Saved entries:
= = = =
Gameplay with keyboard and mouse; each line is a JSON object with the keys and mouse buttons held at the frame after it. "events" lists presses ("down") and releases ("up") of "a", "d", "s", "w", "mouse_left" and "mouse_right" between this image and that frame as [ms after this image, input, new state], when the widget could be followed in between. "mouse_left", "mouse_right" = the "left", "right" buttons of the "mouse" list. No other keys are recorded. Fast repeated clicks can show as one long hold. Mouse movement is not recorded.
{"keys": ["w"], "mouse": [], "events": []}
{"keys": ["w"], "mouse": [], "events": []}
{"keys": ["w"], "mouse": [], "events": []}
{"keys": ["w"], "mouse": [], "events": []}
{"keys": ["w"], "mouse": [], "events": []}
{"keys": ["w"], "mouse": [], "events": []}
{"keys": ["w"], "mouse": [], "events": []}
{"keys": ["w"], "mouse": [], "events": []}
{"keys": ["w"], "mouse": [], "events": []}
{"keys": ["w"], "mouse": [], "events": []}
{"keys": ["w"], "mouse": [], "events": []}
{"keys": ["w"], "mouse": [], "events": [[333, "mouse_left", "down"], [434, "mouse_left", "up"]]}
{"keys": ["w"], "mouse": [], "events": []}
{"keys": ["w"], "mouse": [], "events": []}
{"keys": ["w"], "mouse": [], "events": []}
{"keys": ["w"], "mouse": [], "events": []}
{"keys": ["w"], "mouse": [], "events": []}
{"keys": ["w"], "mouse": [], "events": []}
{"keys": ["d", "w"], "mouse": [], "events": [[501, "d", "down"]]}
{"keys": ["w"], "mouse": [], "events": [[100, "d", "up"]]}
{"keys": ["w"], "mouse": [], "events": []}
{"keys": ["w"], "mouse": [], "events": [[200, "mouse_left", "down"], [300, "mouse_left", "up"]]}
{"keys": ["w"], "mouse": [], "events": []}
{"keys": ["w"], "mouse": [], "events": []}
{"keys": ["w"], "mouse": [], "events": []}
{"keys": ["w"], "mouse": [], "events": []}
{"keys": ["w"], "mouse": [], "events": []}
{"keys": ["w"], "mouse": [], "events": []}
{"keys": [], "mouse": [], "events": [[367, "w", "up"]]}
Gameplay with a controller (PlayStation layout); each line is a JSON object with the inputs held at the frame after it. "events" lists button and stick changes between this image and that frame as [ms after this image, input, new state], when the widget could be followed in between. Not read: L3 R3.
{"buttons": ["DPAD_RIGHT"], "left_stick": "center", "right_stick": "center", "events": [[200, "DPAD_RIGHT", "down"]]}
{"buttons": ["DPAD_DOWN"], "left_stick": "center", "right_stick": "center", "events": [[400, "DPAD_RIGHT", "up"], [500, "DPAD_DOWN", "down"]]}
= = = =
EXERCISE: Each line from the one containing "Gameplay with a" to the final line of the entries above must be returned exactly, and no other line may appear.

SOLUTION TO THIS PROBLEM:
Gameplay with a controller (PlayStation layout); each line is a JSON object with the inputs held at the frame after it. "events" lists button and stick changes between this image and that frame as [ms after this image, input, new state], when the widget could be followed in between. Not read: L3 R3.
{"buttons": ["DPAD_RIGHT"], "left_stick": "center", "right_stick": "center", "events": [[200, "DPAD_RIGHT", "down"]]}
{"buttons": ["DPAD_DOWN"], "left_stick": "center", "right_stick": "center", "events": [[400, "DPAD_RIGHT", "up"], [500, "DPAD_DOWN", "down"]]}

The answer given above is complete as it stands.